**Task**
Copy the text of the material below line for line, keeping every word and line unchanged. Leave the pictures out of your answer.

════════════════

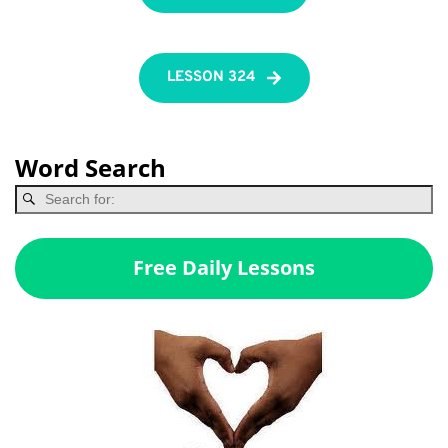
LESSON 324
Word Search
Free Daily Lessons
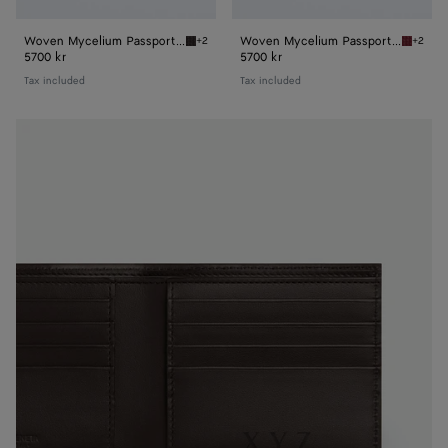
Woven Mycelium Passport Case
Woven Mycelium Passport Case
+2
+2
Espresso Woven Mycelium Passport Case
Lava re
5700 kr
5700 kr
Tax included
Tax included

════════════════

**Result for this task**
LESSON 324
Word Search
Free Daily Lessons
Woven Mycelium Passport Case
Woven Mycelium Passport Case
+2
+2
Espresso Woven Mycelium Passport Case
Lava re
5700 kr
5700 kr
Tax included
Tax included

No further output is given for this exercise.